Kate Bulkley, Media Analyst.

Sky Virgin deal no peace pact

By Kate Bulkley

Broadcast News

For Broadcast June 24, 2010

VMTV acquisition is about content versus platform strategy debate

The day BSkyB agreed to buy Virgin Media’s TV channel portfolio was a bad one for Red. The knitted red puppet that makes wry (but silent) comments between Virgin 1 shows will not survive the trip to Isleworth - he is simply the wrong colour.

Following Sky’s £160m deal for VMTV and eight-year carriage deals for various packages of channels, some have suggested there has been a burying of the hatchet between the two companies - but the deal is more about both positioning themselves for the future.

Last week, Sky announced it would take its Sky Sports News channel behind a pay wall, pulling it off Freeview this summer. Sky plans to increase investment in the channel and charge viewers for it.

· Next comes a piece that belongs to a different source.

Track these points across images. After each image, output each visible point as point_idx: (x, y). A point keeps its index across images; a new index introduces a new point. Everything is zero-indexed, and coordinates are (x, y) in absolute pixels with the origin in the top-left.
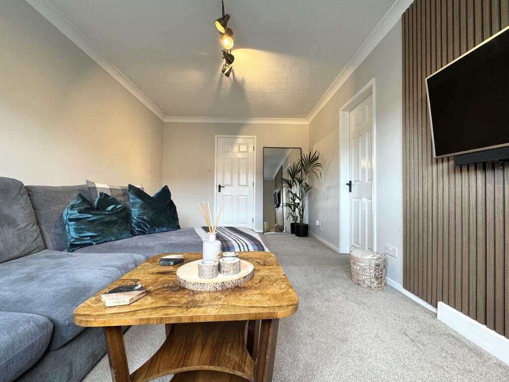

The thinking at Sky is clear: why should it make the Freeview package of channels any stronger than necessary? This begs the question of what Sky will do with Virgin 1’s Freeview slot. Certainly it will think long and hard about offering for free any programming that is popular enough to be charged for.

In fact, when Virgin Media launched Virgin 1 as a free channel on Freeview, it was met with scepticism by some commentators (including me) about why a pay-TV company would give away its content.

The Virgin 1 launch was done with fanfare and a lot of “mixed business model” talk. I recall Dita Von Teese showing up and having a cuddle with Richard Branson, who announced that Virgin 1 was going to do to Sky what Virgin Airlines did to BA - that is, break the monopoly.

Virgin 1 would raise the level of the VM brand, it would showcase VMTV’s content and entice people into the pay universe. It would help VM stand out against Sky.

That strategy has had its day. Now the thinking at VM is that owning content is not as important as offering content and services in a compelling way.

Cindy Rose, VM’s digital entertainment managing director, told me last week it was “almost anachronistic to think you have to own the content to be the market leader in the digital entertainment space”.

VM has decided it is going to be a ‘smart pipe’ company, offering subscribers programmes and services through a sophisticated new set-top box using Tivo digital recording technology, which it plans to start offering later this year.

But the short-term gain of selling VMTV is better than the longer-term gain. Cash in hand and a stricter focus on the cable pipe’s capabilities are both good. But the new boxes need to be rolled out to nearly 4 million subscribers, and will they be cool enough to entice people away from Sky?

Meanwhile, Sky has decided that content as well as connectivity is the key to the future. So while it plans to turn on the broadband connection to its Sky Plus HD boxes later this year, as well as pioneering the UK’s first 3D channel, it is also investing heavily in content, via the likes of The History Channel, National Geographic, Nickelodeon and Sky Arts.

This seems like a good mix to me. News Corp obviously agrees.